一般党員なら、日本共産党の指導者をインターネットなどで批判する事は難しくありません。
しかし日本共産党職員、議員は、指導者批判を極めてやりにくい。外部では勿論、日本共産党の内部でこれを行っても、何らかの形で不利益となる可能性が高いからです。
共産党の指導者は、自分の主張や理論、政策の誤りを認めない
共産党の指導者は自分の主張や理論、政策の誤りを認められません。
レーニン、スターリン、毛沢東、金日成、金正日のうち、自分の主張や理論、政策が根本的に間違っていたという告白をした人物はいません。
フルシチョフのように自分より前の指導者が間違っていた、と主張した指導者はいます。
日本共産党の歴代指導者も同様です。
指導者が誤りを認めたら、無謬神話が崩れてしまいます。共産党指導者の権威が低下してしまい、様々な波乱がありえます。
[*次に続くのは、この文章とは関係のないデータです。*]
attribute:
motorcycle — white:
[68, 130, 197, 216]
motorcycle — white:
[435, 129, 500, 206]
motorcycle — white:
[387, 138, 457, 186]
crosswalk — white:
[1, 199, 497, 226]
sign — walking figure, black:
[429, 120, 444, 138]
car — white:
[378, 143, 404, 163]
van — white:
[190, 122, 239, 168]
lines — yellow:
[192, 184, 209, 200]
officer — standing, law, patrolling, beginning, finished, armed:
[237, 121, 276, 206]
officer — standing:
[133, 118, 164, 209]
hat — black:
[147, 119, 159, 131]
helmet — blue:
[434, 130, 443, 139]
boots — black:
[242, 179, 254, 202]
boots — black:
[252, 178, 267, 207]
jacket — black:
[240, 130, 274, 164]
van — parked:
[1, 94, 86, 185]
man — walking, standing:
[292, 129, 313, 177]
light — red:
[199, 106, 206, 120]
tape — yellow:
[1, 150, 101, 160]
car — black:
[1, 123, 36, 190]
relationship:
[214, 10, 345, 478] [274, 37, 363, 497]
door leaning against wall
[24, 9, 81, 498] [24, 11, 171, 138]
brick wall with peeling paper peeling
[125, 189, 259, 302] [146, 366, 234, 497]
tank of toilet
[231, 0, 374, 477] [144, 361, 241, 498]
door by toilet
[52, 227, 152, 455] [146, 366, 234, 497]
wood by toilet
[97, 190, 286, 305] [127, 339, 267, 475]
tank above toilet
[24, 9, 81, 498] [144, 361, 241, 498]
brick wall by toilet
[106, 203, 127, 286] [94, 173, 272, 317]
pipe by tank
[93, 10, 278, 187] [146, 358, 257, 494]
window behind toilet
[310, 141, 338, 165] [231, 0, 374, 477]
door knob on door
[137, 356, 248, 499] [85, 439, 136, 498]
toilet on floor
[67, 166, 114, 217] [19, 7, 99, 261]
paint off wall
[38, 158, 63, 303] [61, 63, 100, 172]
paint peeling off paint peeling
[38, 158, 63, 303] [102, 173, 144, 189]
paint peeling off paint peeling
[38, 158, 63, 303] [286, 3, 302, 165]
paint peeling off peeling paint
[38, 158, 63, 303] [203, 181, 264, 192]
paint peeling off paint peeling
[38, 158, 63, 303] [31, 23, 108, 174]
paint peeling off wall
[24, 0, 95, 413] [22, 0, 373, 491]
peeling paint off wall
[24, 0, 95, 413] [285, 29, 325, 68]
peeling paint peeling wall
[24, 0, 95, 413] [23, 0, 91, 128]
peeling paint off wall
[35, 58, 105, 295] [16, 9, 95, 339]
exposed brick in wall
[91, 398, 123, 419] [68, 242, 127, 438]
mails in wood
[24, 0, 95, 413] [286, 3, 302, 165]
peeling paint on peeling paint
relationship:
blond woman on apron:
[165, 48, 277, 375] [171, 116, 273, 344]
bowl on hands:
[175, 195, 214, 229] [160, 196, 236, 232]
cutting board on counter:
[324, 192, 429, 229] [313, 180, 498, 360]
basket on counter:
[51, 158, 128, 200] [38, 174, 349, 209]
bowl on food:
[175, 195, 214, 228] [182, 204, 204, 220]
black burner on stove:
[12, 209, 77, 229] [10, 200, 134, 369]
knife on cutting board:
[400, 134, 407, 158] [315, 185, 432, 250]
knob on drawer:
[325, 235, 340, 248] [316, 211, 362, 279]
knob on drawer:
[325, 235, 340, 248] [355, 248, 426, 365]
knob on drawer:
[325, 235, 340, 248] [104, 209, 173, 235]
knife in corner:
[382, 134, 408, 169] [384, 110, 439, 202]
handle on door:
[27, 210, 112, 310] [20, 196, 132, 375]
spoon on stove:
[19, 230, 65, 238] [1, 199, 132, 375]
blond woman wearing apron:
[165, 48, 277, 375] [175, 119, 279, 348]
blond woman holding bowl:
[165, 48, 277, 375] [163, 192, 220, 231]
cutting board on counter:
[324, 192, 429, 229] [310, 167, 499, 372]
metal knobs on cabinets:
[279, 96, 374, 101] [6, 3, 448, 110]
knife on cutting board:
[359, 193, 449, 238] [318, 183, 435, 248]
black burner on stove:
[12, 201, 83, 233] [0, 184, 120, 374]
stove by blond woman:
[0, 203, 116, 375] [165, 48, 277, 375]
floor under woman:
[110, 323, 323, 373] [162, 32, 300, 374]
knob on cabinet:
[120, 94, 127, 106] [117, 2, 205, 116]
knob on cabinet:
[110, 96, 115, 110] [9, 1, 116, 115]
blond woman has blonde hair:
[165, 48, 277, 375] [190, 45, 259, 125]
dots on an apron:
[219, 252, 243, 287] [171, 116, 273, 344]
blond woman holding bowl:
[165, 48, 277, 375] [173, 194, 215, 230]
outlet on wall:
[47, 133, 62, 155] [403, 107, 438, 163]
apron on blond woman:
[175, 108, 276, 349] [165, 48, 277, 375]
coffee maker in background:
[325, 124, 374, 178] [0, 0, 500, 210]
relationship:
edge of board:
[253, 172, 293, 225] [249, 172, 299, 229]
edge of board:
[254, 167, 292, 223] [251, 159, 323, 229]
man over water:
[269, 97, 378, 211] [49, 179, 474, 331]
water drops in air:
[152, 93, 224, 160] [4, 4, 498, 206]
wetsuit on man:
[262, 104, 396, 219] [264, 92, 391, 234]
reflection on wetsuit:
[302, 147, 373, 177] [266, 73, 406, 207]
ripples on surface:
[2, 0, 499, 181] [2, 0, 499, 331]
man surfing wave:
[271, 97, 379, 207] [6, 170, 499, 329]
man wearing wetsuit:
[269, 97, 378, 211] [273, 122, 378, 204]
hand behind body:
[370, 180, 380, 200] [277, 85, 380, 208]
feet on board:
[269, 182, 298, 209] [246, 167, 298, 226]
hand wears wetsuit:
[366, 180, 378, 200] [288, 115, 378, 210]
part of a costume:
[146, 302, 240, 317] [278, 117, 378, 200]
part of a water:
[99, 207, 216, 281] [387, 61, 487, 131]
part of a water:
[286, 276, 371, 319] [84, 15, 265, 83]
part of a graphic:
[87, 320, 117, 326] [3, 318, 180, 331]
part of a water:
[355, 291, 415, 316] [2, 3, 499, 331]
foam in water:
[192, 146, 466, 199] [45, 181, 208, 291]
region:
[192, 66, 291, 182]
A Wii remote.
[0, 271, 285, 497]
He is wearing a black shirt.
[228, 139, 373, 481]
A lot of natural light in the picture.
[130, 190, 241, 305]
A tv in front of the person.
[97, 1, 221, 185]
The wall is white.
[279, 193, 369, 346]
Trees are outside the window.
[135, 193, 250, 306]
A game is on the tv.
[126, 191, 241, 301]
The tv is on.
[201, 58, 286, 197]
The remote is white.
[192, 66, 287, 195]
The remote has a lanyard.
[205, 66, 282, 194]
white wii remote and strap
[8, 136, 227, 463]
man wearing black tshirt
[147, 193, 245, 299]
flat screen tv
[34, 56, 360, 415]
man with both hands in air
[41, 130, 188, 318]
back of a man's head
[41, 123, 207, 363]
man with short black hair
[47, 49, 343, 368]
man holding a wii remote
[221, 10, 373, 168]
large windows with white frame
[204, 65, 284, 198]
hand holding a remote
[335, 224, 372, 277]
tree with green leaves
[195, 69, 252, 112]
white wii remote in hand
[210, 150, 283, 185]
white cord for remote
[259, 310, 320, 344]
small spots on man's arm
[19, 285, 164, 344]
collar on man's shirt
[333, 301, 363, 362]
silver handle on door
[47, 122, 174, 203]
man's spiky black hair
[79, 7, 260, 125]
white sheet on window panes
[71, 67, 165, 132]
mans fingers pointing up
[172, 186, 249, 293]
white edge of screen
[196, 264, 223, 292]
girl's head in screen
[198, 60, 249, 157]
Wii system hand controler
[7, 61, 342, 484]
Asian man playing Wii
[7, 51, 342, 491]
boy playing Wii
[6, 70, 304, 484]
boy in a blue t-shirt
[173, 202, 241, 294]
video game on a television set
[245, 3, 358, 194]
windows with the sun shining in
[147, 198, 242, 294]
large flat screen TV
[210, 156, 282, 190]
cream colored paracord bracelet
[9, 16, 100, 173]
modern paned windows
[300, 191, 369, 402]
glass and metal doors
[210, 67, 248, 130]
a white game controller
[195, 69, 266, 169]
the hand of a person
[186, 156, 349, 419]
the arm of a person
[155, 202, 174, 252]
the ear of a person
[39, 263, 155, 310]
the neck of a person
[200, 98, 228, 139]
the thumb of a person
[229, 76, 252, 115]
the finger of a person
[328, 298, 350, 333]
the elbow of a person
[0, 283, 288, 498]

昭和31年2月のフルシチョフによるスターリン批判の後、10月にハンガリー動乱が起きました。中ソ論争が始まったのはこの頃です。
今の日本共産党は、第十六回大会で不破さんが批判した「社会主義完全変質論」を採用
「日本共産党の百年」(p34の四段落目。第三章の最後)は、昭和52年10月に開催された日本共産党第十四回大会決定で定式化された、社会主義生成期論の問題点を指摘しています。
「日本共産党の百年」によれば、社会主義生成期論はソ連などの現状を「生成期」という、社会主義に向かうレールの上に位置付けている点で、認識の制約と理論的限界を免れませんでした。
社会主義生成期論が間違っていたなら、宮本顕治さんが「前衛」に出した論文は大失敗論文です。この論文は、宮本顕治著作集には掲載されていません。
不破さんは日本共産党第十六回大会で、社会主義国が大国主義の誤りをおかしているから、その社会主義国は世界史の中で何の積極的役割も果たさなくなったという主張を社会主義完全変質論と規定しました。
今の日本共産党は、スターリン以降のソ連を覇権主義、人間抑圧社会と規定しています。これは社会主義完全変質論そのものです。
ソ連が覇権主義で人間抑圧社会だったのなら、大韓民国を滅亡させるべく朝鮮戦争に参戦した人民中国とやらも同様ではないですか。
大会決定が間違っていても、指導部に責任はないのか
不破さんは、第十四回大会当時は書記局長でした。
第十四回大会決定が間違っていたのなら、なぜ間違いを決定として普及したのかを、最高幹部だった方の一人として説明するべきではないでしょうか。
昭和5年生まれの不破さんは、93歳の今でも、常任幹部会という日本共産党の経営陣の一人です。
今の日本共産党員には、昔の大会決定や重要論文を改めて読んで、その含意を考えるような方が殆どいないようですね。
大会決定が間違っていても、指導部の責任を追及する方が全くいないなら、日本共産党は理論的力量衰退を加速化させると考えます。